Merc and I both look at Sasha at the same time.
“Nick will know what to do with it.”
“Sasha,” I say softly. “Look, you can’t trust that guy. OK? You can’t trust him. He put Harper in danger. He put you in danger. He’s gotta be working for the Admiral.”
Chapter Six
Sasha
They shut up about Nick after that, so I take that as my cue to leave so they can share their secrets.
I understand what they’re saying. Nick is part of this. Nick is setting us all up. Nick is not on our side. And I don’t have the energy to defend him, because to be honest, I don’t know him all that well. But they don’t know him all that well either. Nick has been working other parts of the world his whole life. He’s only in North America because he took off last year on his birthday. I don’t think he’s bad. I don’t have any proof, I just don’t think he is.

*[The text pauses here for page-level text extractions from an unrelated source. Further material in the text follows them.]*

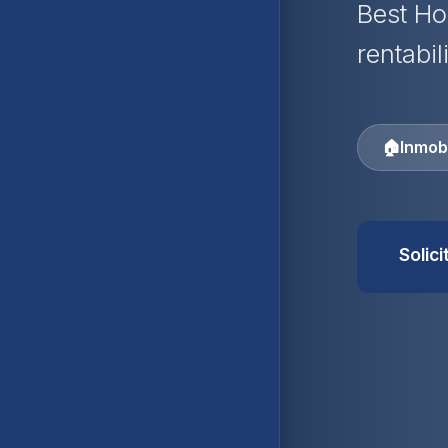
Best Ho
rentabil
🏠
Inmobi
Solic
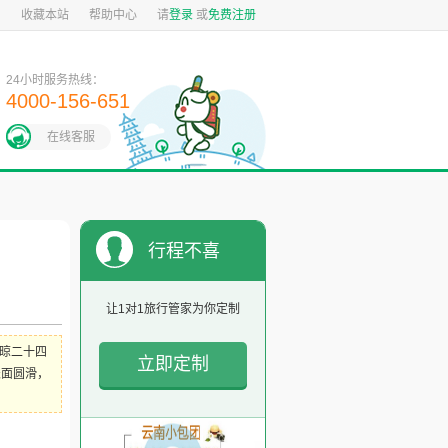
图
收藏本站
帮助中心
请
登录
或
免费注册
24小时服务热线：
4000-156-651
在线客服
行程不喜
欢？
让1对1旅行管家为你定制
晾二十四
立即定制
表面圆滑，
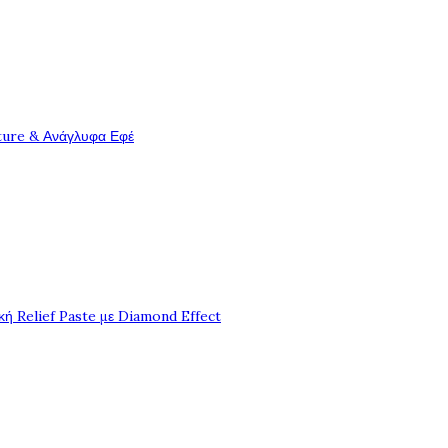
ture & Ανάγλυφα Εφέ
ή Relief Paste με Diamond Effect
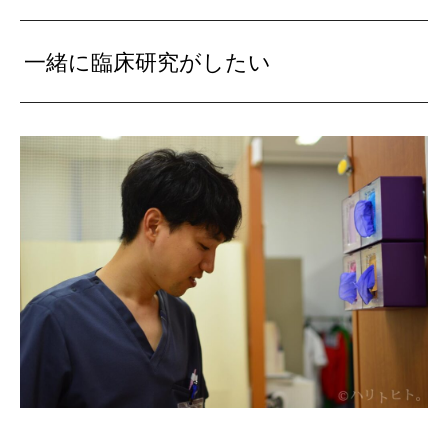
一緒に臨床研究がしたい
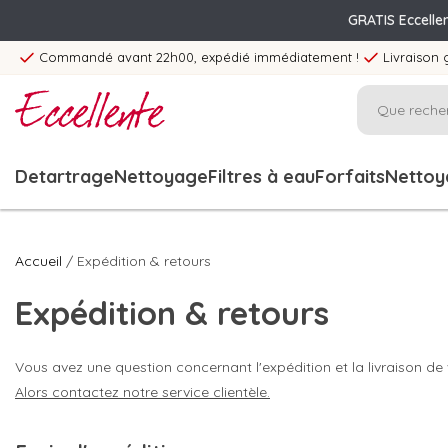
GRATIS Eccelle
Commandé avant 22h00, expédié immédiatement !
Livraison 
Detartrage
Nettoyage
Filtres à eau
Forfaits
Nettoya
Accueil
/ Expédition & retours
Expédition & retours
Vous avez une question concernant l'expédition et la livraison de
Alors
contactez
notre service clientèle.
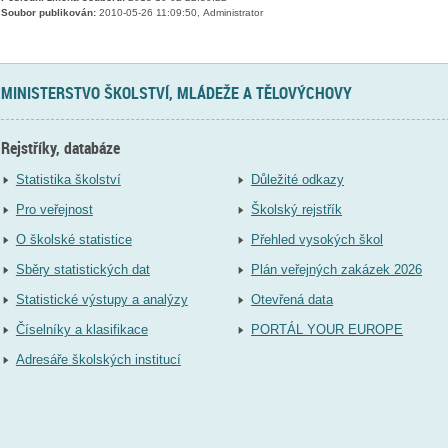
Soubor publikován:
2010-05-26 11:09:50, Administrator
MINISTERSTVO ŠKOLSTVÍ, MLÁDEŽE A TĚLOVÝCHOVY
Rejstříky, databáze
Statistika školství
Důležité odkazy
Pro veřejnost
Školský rejstřík
O školské statistice
Přehled vysokých škol
Sběry statistických dat
Plán veřejných zakázek 2026
Statistické výstupy a analýzy
Otevřená data
Číselníky a klasifikace
PORTÁL YOUR EUROPE
Adresáře školských institucí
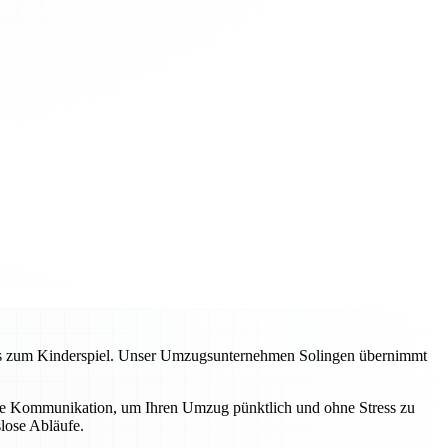
zess zum Kinderspiel. Unser Umzugsunternehmen Solingen übernimmt
lare Kommunikation, um Ihren Umzug pünktlich und ohne Stress zu
lose Abläufe.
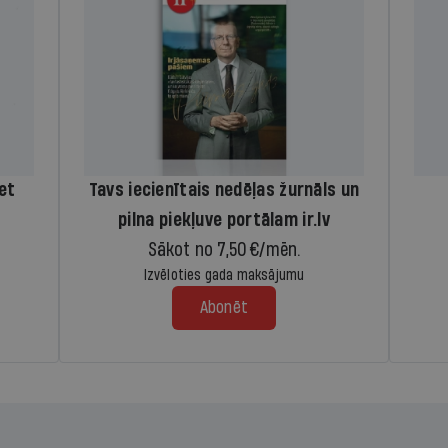
iet
Tavs iecienītais nedēļas žurnāls un
pilna piekļuve portālam ir.lv
Sākot no 7,50 €/mēn.
Izvēloties gada maksājumu
Abonēt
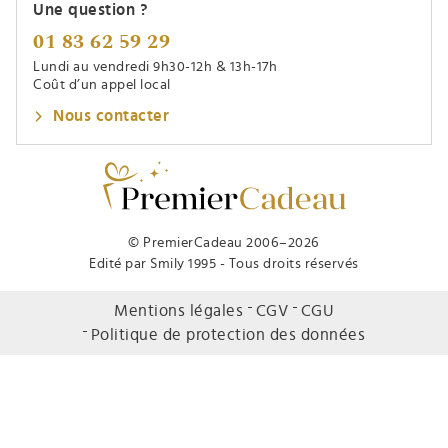
Une question ?
01 83 62 59 29
Lundi au vendredi 9h30-12h & 13h-17h
Coût d’un appel local
Nous contacter
© PremierCadeau 2006–2026
Edité par Smily 1995 - Tous droits réservés
Mentions légales
CGV
CGU
Politique de protection des données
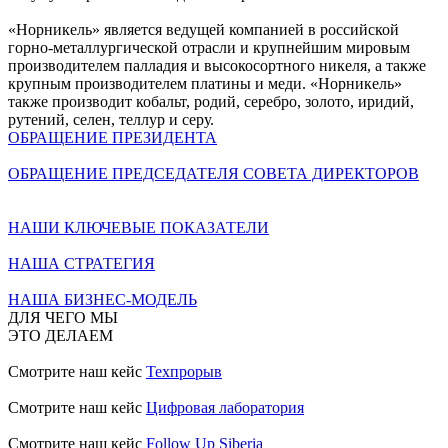
«Норникель» является ведущей компанией в российской
горно-металлургической отрасли и крупнейшим мировым
производителем палладия и высокосортного никеля, а также
крупным производителем платины и меди. «Норникель»
также производит кобальт, родий, серебро, золото, иридий,
рутений, селен, теллур и серу.
ОБРАЩЕНИЕ ПРЕЗИДЕНТА
ОБРАЩЕНИЕ ПРЕДСЕДАТЕЛЯ СОВЕТА ДИРЕКТОРОВ
НАШИ КЛЮЧЕВЫЕ ПОКАЗАТЕЛИ
НАША СТРАТЕГИЯ
НАША БИЗНЕС-МОДЕЛЬ
ДЛЯ ЧЕГО МЫ
ЭТО ДЕЛАЕМ
Смотрите наш кейс
Техпрорыв
Смотрите наш кейс
Цифровая лаборатория
Смотрите наш кейс
Follow Up Siberia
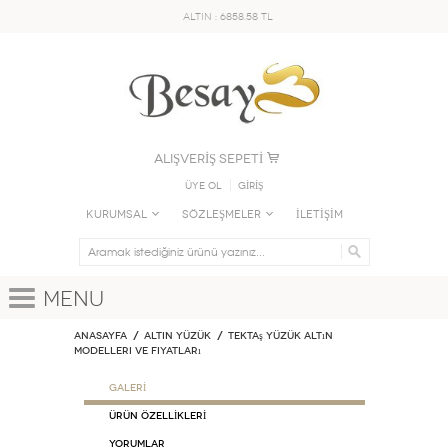
ALTIN : 6858.58 TL
ALIŞVERİŞ SEPETİ
Üye Ol
GİRİŞ
KURUMSAL
SÖZLEŞMELER
İLETİŞİM
Menu
Anasayfa
ALTIN YÜZÜK
Tektaş Yüzük Altın
Modelleri ve Fiyatları
GALERİ
ÜRÜN ÖZELLİKLERİ
Yorumlar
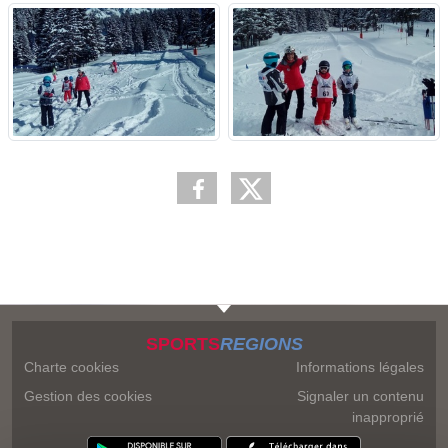
SPORTS
REGIONS
Charte cookies
Informations légales
Gestion des cookies
Signaler un contenu
inapproprié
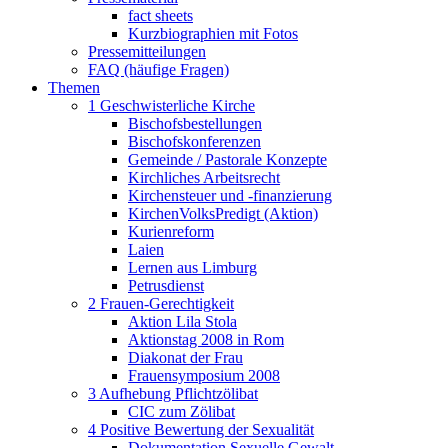
fact sheets
Kurzbiographien mit Fotos
Pressemitteilungen
FAQ (häufige Fragen)
Themen
1 Geschwisterliche Kirche
Bischofsbestellungen
Bischofskonferenzen
Gemeinde / Pastorale Konzepte
Kirchliches Arbeitsrecht
Kirchensteuer und -finanzierung
KirchenVolksPredigt (Aktion)
Kurienreform
Laien
Lernen aus Limburg
Petrusdienst
2 Frauen-Gerechtigkeit
Aktion Lila Stola
Aktionstag 2008 in Rom
Diakonat der Frau
Frauensymposium 2008
3 Aufhebung Pflichtzölibat
CIC zum Zölibat
4 Positive Bewertung der Sexualität
Dokumentation Sexuelle Gewalt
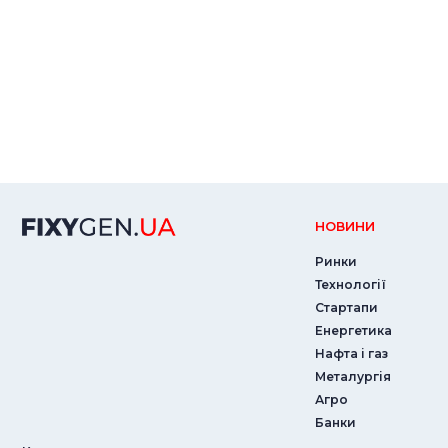
НОВИНИ
Ринки
Технології
Стартапи
Енергетика
Нафта і газ
Металургія
Агро
Банки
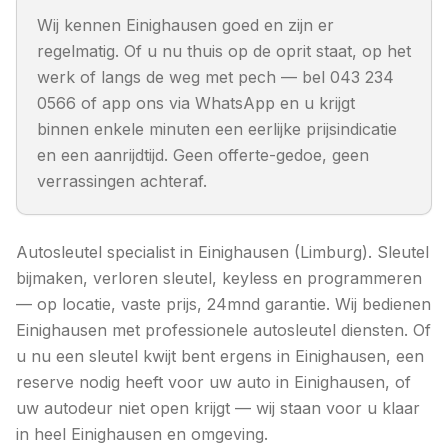
Wij kennen Einighausen goed en zijn er
regelmatig. Of u nu thuis op de oprit staat, op het
werk of langs de weg met pech — bel 043 234
0566 of app ons via WhatsApp en u krijgt
binnen enkele minuten een eerlijke prijsindicatie
en een aanrijdtijd. Geen offerte-gedoe, geen
verrassingen achteraf.
Autosleutel specialist in Einighausen (Limburg). Sleutel
bijmaken, verloren sleutel, keyless en programmeren
— op locatie, vaste prijs, 24mnd garantie.
Wij bedienen
Einighausen
met professionele autosleutel diensten. Of
u nu een sleutel kwijt bent ergens in
Einighausen
, een
reserve nodig heeft voor uw auto in
Einighausen
, of
uw autodeur niet open krijgt — wij staan voor u klaar
in heel
Einighausen
en omgeving.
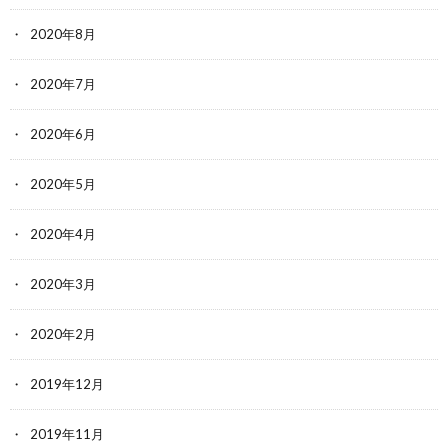
2020年8月
2020年7月
2020年6月
2020年5月
2020年4月
2020年3月
2020年2月
2019年12月
2019年11月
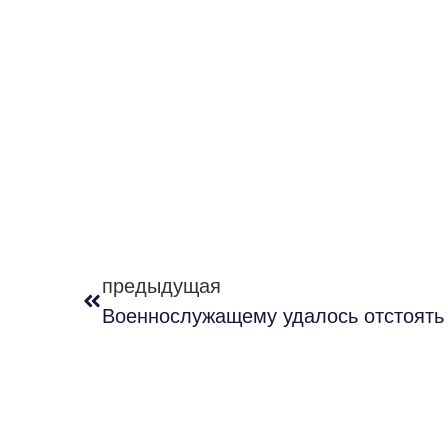
предыдущая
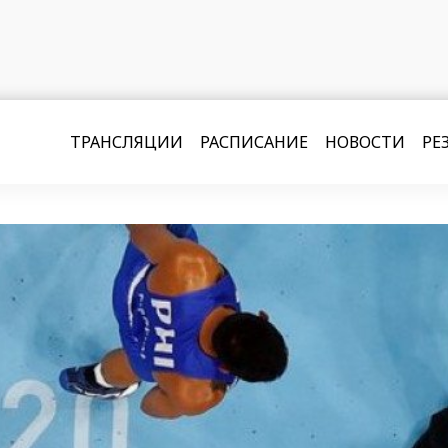
ТРАНСЛЯЦИИ
РАСПИСАНИЕ
НОВОСТИ
РЕ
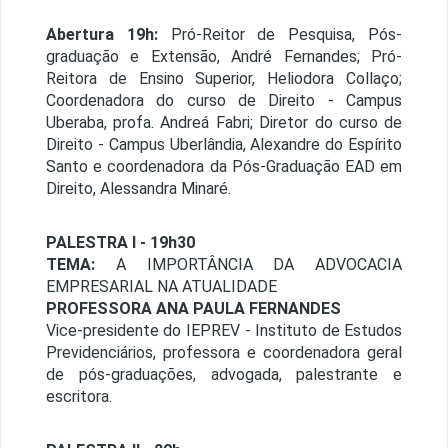
Abertura 19h:
Pró-Reitor de Pesquisa, Pós-
graduação e Extensão, André Fernandes; Pró-
Reitora de Ensino Superior, Heliodora Collaço;
Coordenadora do curso de Direito - Campus
Uberaba, profa. Andreá Fabri; Diretor do curso de
Direito - Campus Uberlândia, Alexandre do Espírito
Santo e coordenadora da Pós-Graduação EAD em
Direito, Alessandra Minaré.
PALESTRA I - 19h30
TEMA:
A IMPORTÂNCIA DA ADVOCACIA
EMPRESARIAL NA ATUALIDADE
PROFESSORA ANA PAULA FERNANDES
Vice-presidente do IEPREV - Instituto de Estudos
Previdenciários, professora e coordenadora geral
de pós-graduações, advogada, palestrante e
escritora.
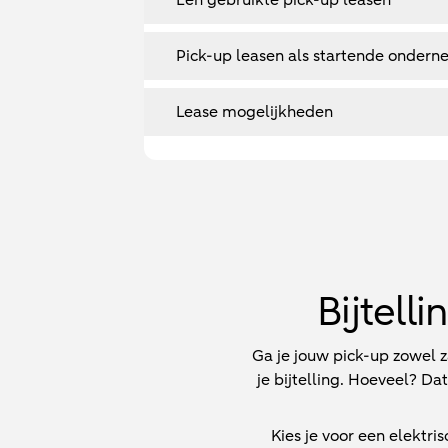
Een gebruikte pick-up leasen
Pick-up leasen als startende ondern
Lease mogelijkheden
Bijtell
Ga je jouw pick-up zowel z
je bijtelling. Hoeveel? Da
Kies je voor een elektri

So I go out into the mall area and look around. It’s near closing and there’s hardly anyone around. I walk through my dad’s corner booth—he has the largest one in the mall, it takes up the space of a dozen regular-sized booths—and my eyes rest on the other booth we run.
Mine.
He sold illegal guns to Company men and legal gear to the general public. But I sold girly stuff. Books. Jewelry. Knick-knacks. Dolls. I used to love dolls as much as I loved dinosaurs.
My fingers trace the glass-top cabinet as I walk into the little entrance of my booth and a layer of dust collects as I push it along. I used to man this booth myself and kept most of the stuff inside the cabinets. But I haven’t been here since—
“Sasha?”
I turn towards the voice and put on one of my many fake expressions I’ve mastered over the past seven months. “Hi, Mrs. Sheldon. Long time no see.” My plastic smile never wavers. I meet her tired old blue eyes as a girl who accepts that her life was torn apart and will never be the same.